## 正文:
>>>

粤剧电影《白蛇传·情》叙事和意境的营造浅析

2021-11-13 05:10邹璐
声屏世界 2021年17期
关键词:白素贞白蛇传法海

□邹璐

诗意化的新编

《白蛇传》作为家喻户晓的民间传说之一,以它为底本创作的艺术作品数不胜数。粤剧电影《白蛇传·情》是从戏曲审美角度出发,同时也强调电影叙事的结构和矛盾冲突,环环相扣,节奏明快。该片对经典版本的《白蛇传》进行了大量删节,简化了故事内容,让电影跳脱出传统版本的叙事体系,去繁就简,使影片成为符合现代审美追求的浪漫唯美爱情电影。

《白蛇传·情》对经典故事进行新编,凝炼出以一个“情”字贯穿始终的折子戏,五折分别是“钟情”“惊情”“求情”“伤情”“续情”。在“钟情”这一折中,删除了划船情节和艄翁,使片中“游湖借伞”这一情节变得非常紧凑。白素贞并未对许仙进行过多的试探,而是两人在桥上共打一把伞,在风吹伞偏许白二人略微有身体接触后双眼相视,感情迅速升温后钟情于对方。虽然此情节让人觉得二人情感积淀程度不够,但这样的改编较为贴近现代青年男女快节奏的恋爱情境。在序中她直抒胸臆地唱道“我想找到他”,于是在第一折中她也不娇羞和忸怩,直白胆大地表达情意。第二折开始的二人“结亲”也无多余笔墨的描绘,而是运用唯美的画面和电影手段补充内容推进故事的发展,即透过窗子看见二人身穿喜服相视一幕的画面。“合钵”这一情节被删除,“合钵”的主要内容是法海用金钵折磨白素贞,最后被迫收入金钵中与许仙和孩子分离。片中无此情节体现,笔者认为是由于法海这一角色与之前版本有所不同,才删除此情节。该片对法海进行了更为人性化的改编和塑造,这里的法海精通佛法、公正不阿、心怀慈悲。不同于以往脸谱化的恶僧形象,首先他没有背着白素贞将她是蛇妖的事实告诉许仙,也就是“说许”,而是在他们成婚之后与白蛇当场辩论,告诉白蛇许仙痴情只是未知真相,天地之间有法,人妖不可越界,规劝白蛇舍下痴情离开。其次在回去的路上遇到许仙,也只是叫他好好保重,并未拆穿白蛇的谎言。在许仙被仙草救活之后,法海在竹林里等许仙经过言道白蛇虽无害他之心,但恐日后祸害众人,劝许仙参禅忘情。在金山寺前与白蛇的辩论也是动之以情、晓之以理,并没有站在道德的制高点去责备白蛇,而是觉得白蛇修行千年依然困于情劫的执迷不悟。最后在白蛇水漫金山伤害众生后,他才上呈佛祖降下雷峰塔。

<<<

[已保存的数据条目]
>>>

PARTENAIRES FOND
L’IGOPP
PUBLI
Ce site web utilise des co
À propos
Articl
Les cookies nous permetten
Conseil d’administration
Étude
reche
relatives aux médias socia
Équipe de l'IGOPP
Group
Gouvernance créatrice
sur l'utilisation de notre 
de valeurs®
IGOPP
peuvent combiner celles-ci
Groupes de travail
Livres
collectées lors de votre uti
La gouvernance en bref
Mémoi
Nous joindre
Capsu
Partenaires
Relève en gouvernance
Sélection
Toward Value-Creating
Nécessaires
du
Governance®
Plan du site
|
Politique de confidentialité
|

<<<

## 练习要求:
**A)** 判断下列三种说法是否符合关于粤剧电影《白蛇传·情》的文章,每项回答“是”或“否”,并原样引用文章中起决定作用的字句:(i)影片保留了“合钵”这一情节;(ii)在“钟情”一折中,删除了划船情节和艄翁;(iii)法海背着白素贞把她是蛇妖的事实告诉了许仙。
**B)** 请接着关于粤剧电影《白蛇传·情》的文章末尾往下写,从最后一句之后开始。

## 逐题答案:
**A)**
(i)否:“‘合钵’这一情节被删除”
(ii)是:“删除了划船情节和艄翁”
(iii)否:“首先他没有背着白素贞将她是蛇妖的事实告诉许仙”

**B)**
为了使整个故事开始不显突兀且结局不过于简单,让头尾落在题眼“情”字,电影加上了序和尾声。序是白素贞思慕凡间好,因千年前被救,今生来凡间续缘。尾声是许仙带着儿子在雷锋塔前守护白素贞,愿千年之后他来寻她。同时,“祭塔”这一情节也被删除了。前因后果,皆为“情”字。全片题眼“人若无情不如妖,妖若有情妖亦人”是许仙对白蛇情深的辩护,使二人情感升华,让人为之动容。这与明代汤显祖的《牡丹亭》中“情不知所起,而一往情深,生者可以死,死者可以生”有异曲同工之妙。中国戏曲颇具浓郁的诗性特征使得它的创作注意力不在诉说一个完整的故事情节,而是在于其情感的体验和抒发。从已有的各种版本的《白蛇传》到电影《白蛇传·情》,其内容与形式上在美学上经过不断提炼和升华,经历了从戏剧化走向散文化,从叙事走向抒情,最终将故事本身的诗意和美感发掘和表现。这种诗意化的改编,与我国古典美学中的“意境”不谋而合。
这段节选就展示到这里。